I want to use the package 'MatchIt' in R to perform propensity score analysis. However, my dataset has 100 variables and to reduce the dimensionality I'm using Principal Components Analysis(PCA) and selecting around 60 of them. My question is, can matching be done on the PCs so obtained? Or can only the original dataset be used for this?
- $\begingroup$ Why would you want to do matching on the PC scores? What's wrong with doing propensity scores using the 100 variables you have on hand directly? $\endgroup$StatsStudent– StatsStudent2017-09-02 15:08:03 +00:00Commented Sep 2, 2017 at 15:08
- $\begingroup$ Wouldn't reducing the dimensionality of the dataset help with the matching process? $\endgroup$Martand Aditya– Martand Aditya2017-09-03 18:16:46 +00:00Commented Sep 3, 2017 at 18:16
1 Answer
Both principal components and propensity scores are lower-dimensional summaries of vectors of covariates. It's possible that matching on PCs will yield adequate balance, but there is no theoretical reason to believe this will be so. There is a theoretical reason to believe matching on the propensity score will achieve balance, though; it has been shown that the propensity score is a balancing score, which means conditioning on it (e.g., with matching) yields covariate balance. But, of course, since we are dealing with the estimated propensity score and not the true propensity score, there is no guarantee that conditioning on the estimated propensity score will yield balance. No matter what you are matching on, you must assess balance. If you are using MatchIt, use the cobalt package to assess balance.

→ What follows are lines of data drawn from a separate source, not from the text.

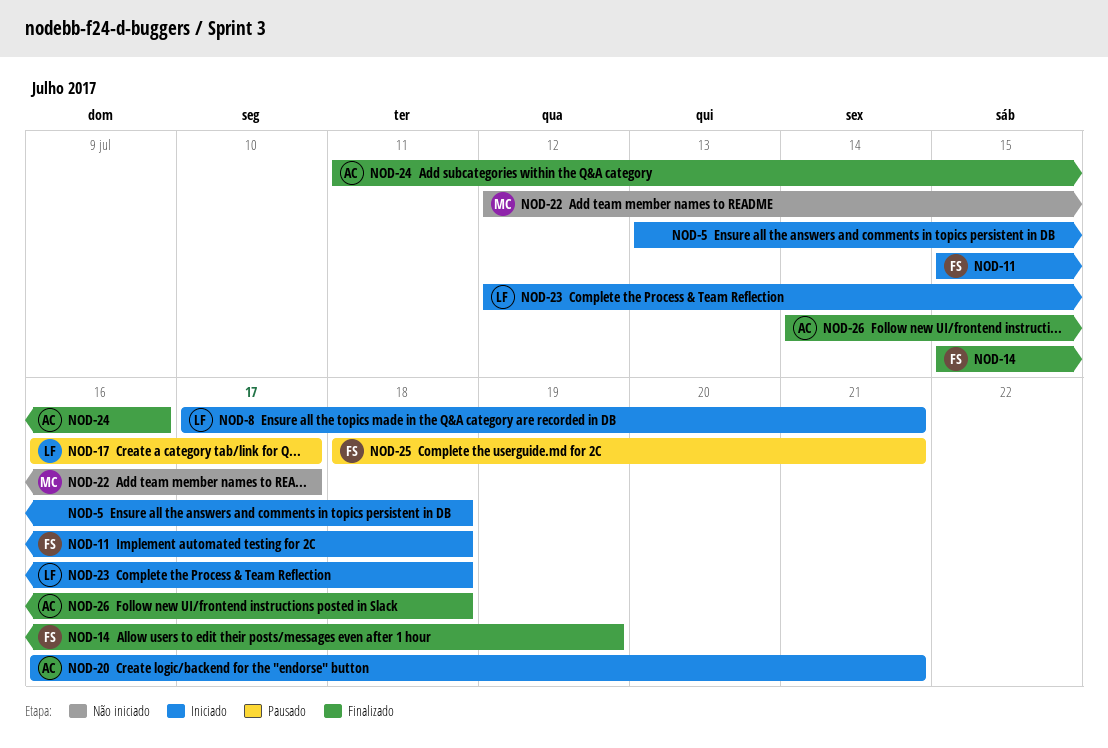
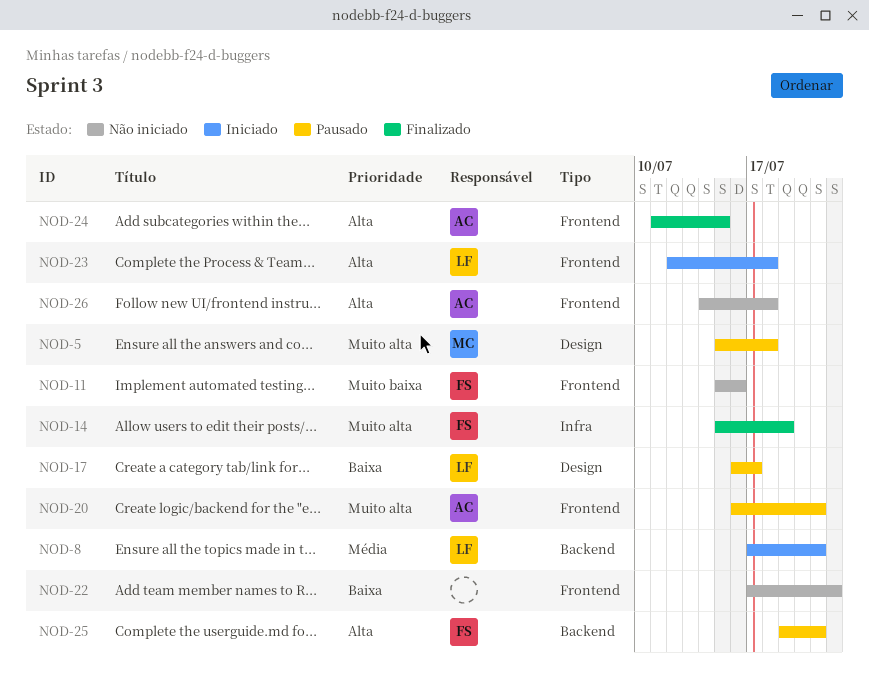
NOD-5, status: Iniciado -> Pausado
NOD-5, owner: none -> MC
NOD-5, start: Jul 13 -> Jul 15
NOD-11, status: Iniciado -> Não iniciado
NOD-11, due: Jul 18 -> Jul 16
NOD-20, status: Iniciado -> Pausado
NOD-22, owner: MC -> none
NOD-22, start: Jul 12 -> Jul 17
NOD-22, due: Jul 17 -> Jul 22
NOD-24, due: Jul 16 -> Jul 15
NOD-25, start: Jul 18 -> Jul 19
NOD-26, status: Finalizado -> Não iniciado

To enter PCs instead of propensity scores as the distance score to be matched upon, use the distance = argument in matchit(), and provide the vector containing your estimated PCs. You can do this with any value, be it propensity scores you have estimated yourself or otherwise outside MatchIt (e.g., using GBM from the twang package).

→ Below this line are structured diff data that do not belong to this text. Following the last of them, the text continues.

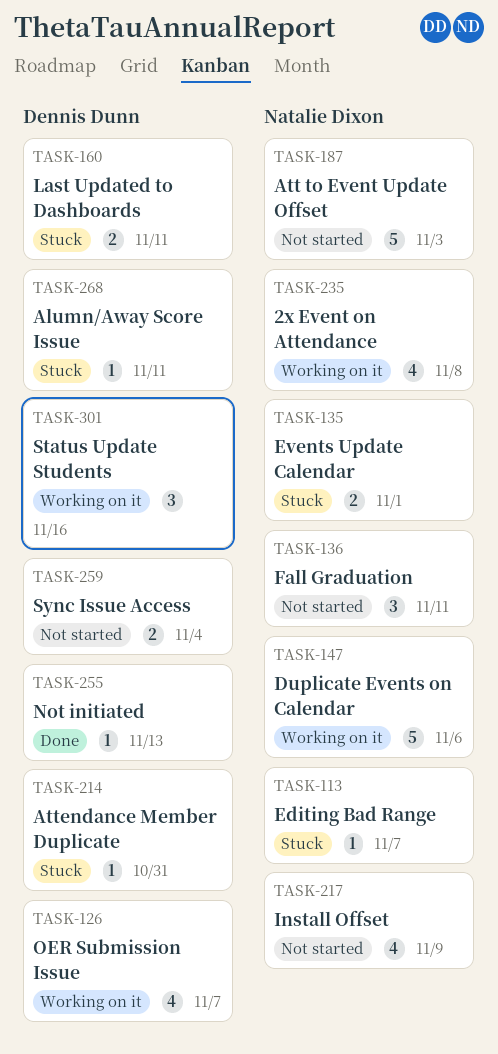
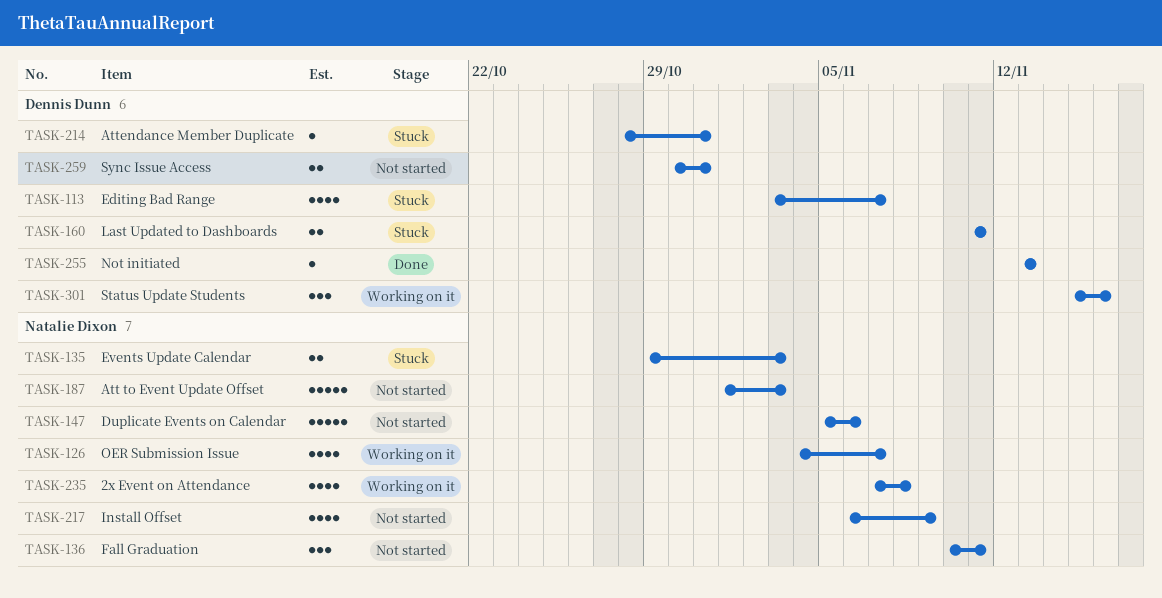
TASK-113, owner: Natalie Dixon -> Dennis Dunn
TASK-113, estimate: 1 -> 4
TASK-126, owner: Dennis Dunn -> Natalie Dixon
TASK-135, due: Nov 1 -> Nov 3
TASK-147, status: Working on it -> Not started
TASK-259, due: Nov 4 -> Oct 31
TASK-268: present -> none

Perhaps instead you are asking about using the PC as a covariate in a propensity score model instead of using all the covariates you have available. Again, you can try this, see if matching yields balance, and, if not, respecify. There are no rules to generating propensity scores except that the model cannot depend on variables affected by treatment. Your goal is to achieve covariate balance, not to have a theoretically valid propensity score model. If your approach is one that works (i.e., one that achieves balance), then use it!